__Task brief__.
Answer these questions from the text on Orisha tools:
1. What other name does it give for the tools?
2. What colors and material are Oshun's soperas?
3. Which color and number is Ochosi often associated with?

__Study text__.
☆ ☆ ☆ ☆ ☆ ☆ ☆
Orisha toolsets altar tools

Orishas and Their Tools

When setting up an altar for an Orisha, it is wise to include the Orisha's tools. These tools, also called herramientas, represent aspects of the Orisha and the phenomena they govern. Most of the tools are a combination of traditional items familiar to the Yoruba people before the Transatlantic slave trade, and objects they encountered in the Americas. While not traditional parts of West African culture, objects like metal crowns, ox-drawn plows, and metal chalices all found their place among the tools of the Orishas.

By following your tradition and properly honoring your Orisha through the creation of an altar and the use of their traditional tools, you can strengthen your spiritual connection. Most Orishas have their own distinct set of tools, and a sopera to hold both the tools and fetish stones (otá). Some of these include:

Ogun's Tools

Ogun is invoked and venerated through various rituals and offerings, which may include the use of specific tools. Some of the traditional tools associated with Ogun include the oshe, a sacred drum; the adie, a double-headed drum; and the osisi, a staff or scepter. Ogun's symbols include the double-headed ax, a weapon that he is said to have wielded in life, and the iron rod, a symbol of his power and strength.

Oshun's Tools

Some of the traditional tools associated with Oshun include the efugo, a small gourd rattle that is used to accompany prayers and rituals; the ese, a wooden seat or stool that is used as a throne for the orisha; and the otun, a metal mirror that is used to reflect the light of the sun and is believed to possess the power to attract and radiate beauty. Her crown represents her sovereignty, while the lances that hang from it represent her protective nature. Her other tools, her oars, symbolizes her position as a river goddess, as well as the balance between tenderness and ferocity, and good and evil. Her soperas are yellow and gold ceramic, and her five yellow stones come from the Osun river.

Ochosi's Tools

Ochosi is honored and respected through various rituals and offerings that may involve the use of specific tools. Some of the traditional tools associated with Ochosi include the oshe, a sacred drum; the adie, a double-headed drum; and the osisi, a staff or scepter. Ochosi is also often associated with the color green and the number three, and his symbols may include the bow and arrow, weapons that he is said to wield with great skill and precision, and the alligator, a symbol of his power and cunning.
☆ ☆ ☆ ☆ ☆ ☆ ☆
__Available data__.

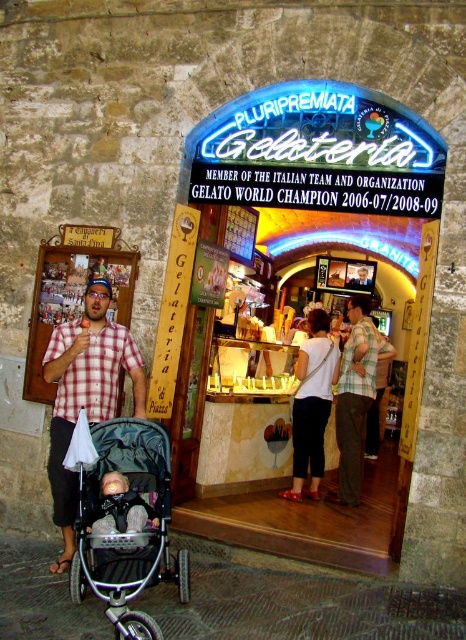
Between silver metallic stroller at lower left and matte white blouse at center, which one appears on the right side from the viewer's perspective?

From the viewer's perspective, matte white blouse at center appears more on the right side.

Describe the element at coordinates (123, 518) in the screenshot. I see `silver metallic stroller at lower left` at that location.

Is point (153, 440) behind point (328, 346)?

No, (153, 440) is in front of (328, 346).

Locate an element on the screen. The width and height of the screenshot is (466, 640). silver metallic stroller at lower left is located at coordinates (123, 518).

Who is more distant from viewer, (348,394) or (316,353)?

Positioned behind is point (348,394).

Consider the image. Can you confirm if plaid shirt at center is shorter than matte white blouse at center?

Incorrect, plaid shirt at center's height does not fall short of matte white blouse at center's.

What do you see at coordinates (355, 397) in the screenshot?
I see `plaid shirt at center` at bounding box center [355, 397].

You are a GUI agent. You are given a task and a screenshot of the screen. Output one action in this format:
    pyautogui.click(x=<x>, y=<y>)
    Task: Click on the plaid shirt at center
    The image size is (466, 640).
    Given the screenshot: What is the action you would take?
    pyautogui.click(x=355, y=397)

Which of these two, matte white blouse at center or soft beige fabric baby carriage at lower left, stands taller?

matte white blouse at center is taller.

Can you confirm if matte white blouse at center is smaller than soft beige fabric baby carriage at lower left?

No, matte white blouse at center is not smaller than soft beige fabric baby carriage at lower left.

At what (x,y) coordinates should I click in order to perform the action: click on matte white blouse at center. Please return your answer as a coordinate pair (x, y). Image resolution: width=466 pixels, height=640 pixels. Looking at the image, I should click on (312, 403).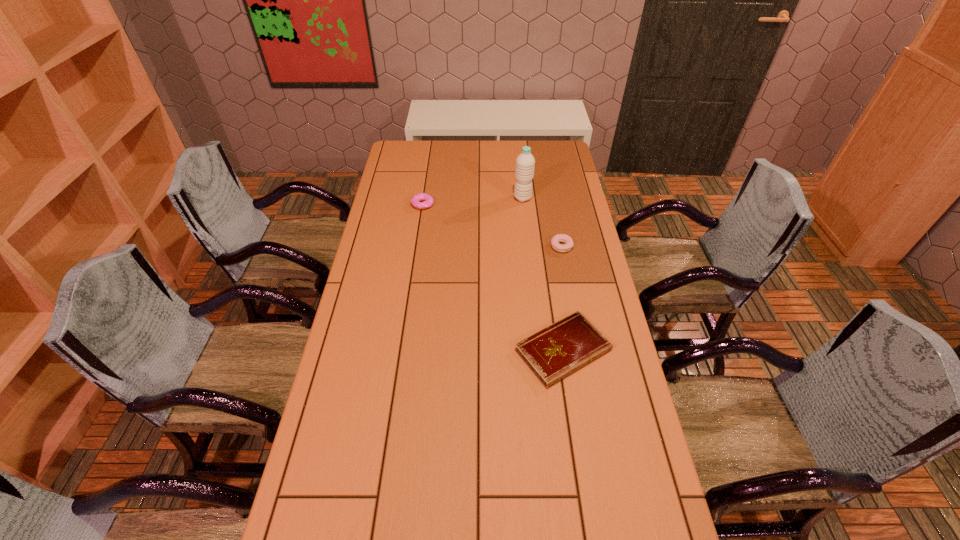
Find the location of `the tallest object`. the tallest object is located at coordinates (525, 163).

Where is `the right doughnut`? the right doughnut is located at coordinates (x=555, y=241).

Identify the location of the third farthest object. This screenshot has width=960, height=540. pyautogui.click(x=555, y=241).

At what (x,y) coordinates should I click in order to perform the action: click on the farther doughnut. Please return your answer as a coordinate pair (x, y). The width and height of the screenshot is (960, 540). Looking at the image, I should click on (428, 200).

The height and width of the screenshot is (540, 960). What are the coordinates of `the leftmost object` in the screenshot? It's located at (428, 200).

Locate an element on the screen. This screenshot has width=960, height=540. notebook is located at coordinates (553, 353).

At what (x,y) coordinates should I click in order to perform the action: click on the shortest object. Please return your answer as a coordinate pair (x, y). Looking at the image, I should click on (553, 353).

The height and width of the screenshot is (540, 960). What are the coordinates of `vacant space located 0.110m on the left of the tallest object` in the screenshot? It's located at (488, 198).

The width and height of the screenshot is (960, 540). I want to click on vacant space located 0.150m on the back of the nearer doughnut, so click(x=556, y=215).

Where is `vacant space positioned 0.100m on the back of the farther doughnut`? The image size is (960, 540). vacant space positioned 0.100m on the back of the farther doughnut is located at coordinates point(425,185).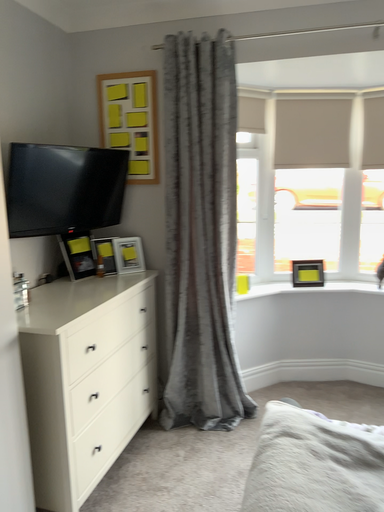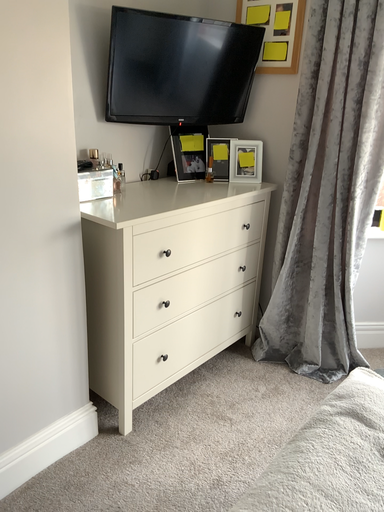
Question: How did the camera likely rotate when shooting the video?

Choices:
 (A) rotated right
 (B) rotated left

Answer: (B)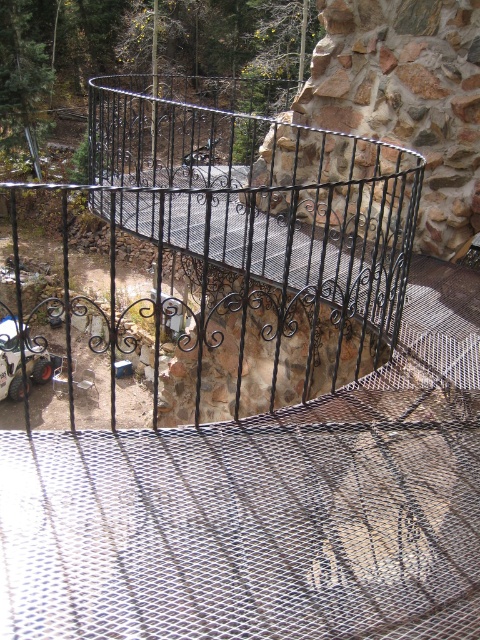
Consider the image. You are standing at the base of the spiral staircase in the image. You notice a point marked at coordinates point (260,244). Based on the scene, can you determine what structure this point is located on?

The point (260,244) is located on the black wrought iron cage at center, which forms part of the spiral staircase structure.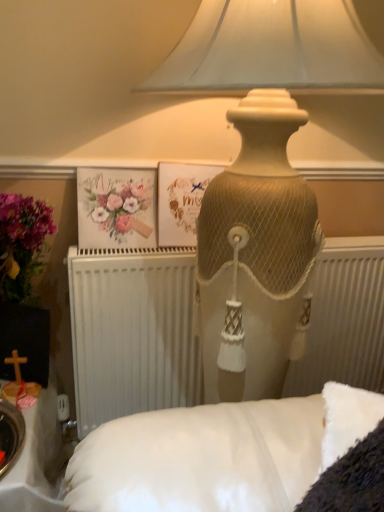
Question: Is watercolor paper flowers at upper left facing away from white textured radiator at center?

Choices:
 (A) yes
 (B) no

Answer: (B)

Question: Is watercolor paper flowers at upper left located outside white textured radiator at center?

Choices:
 (A) yes
 (B) no

Answer: (A)

Question: Is watercolor paper flowers at upper left shorter than white textured radiator at center?

Choices:
 (A) yes
 (B) no

Answer: (A)

Question: From a real-world perspective, does watercolor paper flowers at upper left stand above white textured radiator at center?

Choices:
 (A) yes
 (B) no

Answer: (A)

Question: Can you confirm if watercolor paper flowers at upper left is taller than white textured radiator at center?

Choices:
 (A) no
 (B) yes

Answer: (A)

Question: Is matte beige lamp at upper center situated inside matte paper postcard at center or outside?

Choices:
 (A) inside
 (B) outside

Answer: (B)

Question: Would you say matte beige lamp at upper center is to the left or to the right of matte paper postcard at center in the picture?

Choices:
 (A) right
 (B) left

Answer: (A)

Question: Looking at the image, does matte beige lamp at upper center seem bigger or smaller compared to matte paper postcard at center?

Choices:
 (A) big
 (B) small

Answer: (A)

Question: From the image's perspective, is matte beige lamp at upper center located above or below matte paper postcard at center?

Choices:
 (A) below
 (B) above

Answer: (A)

Question: In terms of size, does watercolor paper flowers at upper left appear bigger or smaller than white textured radiator at center?

Choices:
 (A) big
 (B) small

Answer: (B)

Question: Considering the relative positions of watercolor paper flowers at upper left and white textured radiator at center in the image provided, is watercolor paper flowers at upper left to the left or to the right of white textured radiator at center?

Choices:
 (A) right
 (B) left

Answer: (B)

Question: Is watercolor paper flowers at upper left inside the boundaries of white textured radiator at center, or outside?

Choices:
 (A) inside
 (B) outside

Answer: (B)

Question: From the image's perspective, is watercolor paper flowers at upper left positioned above or below white textured radiator at center?

Choices:
 (A) above
 (B) below

Answer: (A)

Question: Would you say white textured radiator at center is inside or outside matte beige lamp at upper center?

Choices:
 (A) inside
 (B) outside

Answer: (A)

Question: From a real-world perspective, is white textured radiator at center physically located above or below matte beige lamp at upper center?

Choices:
 (A) below
 (B) above

Answer: (A)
☆ ☆ ☆ ☆ ☆ ☆ ☆
__Response box__.
1. Herramientas.
2. Yellow and gold ceramic.
3. The color green and the number three.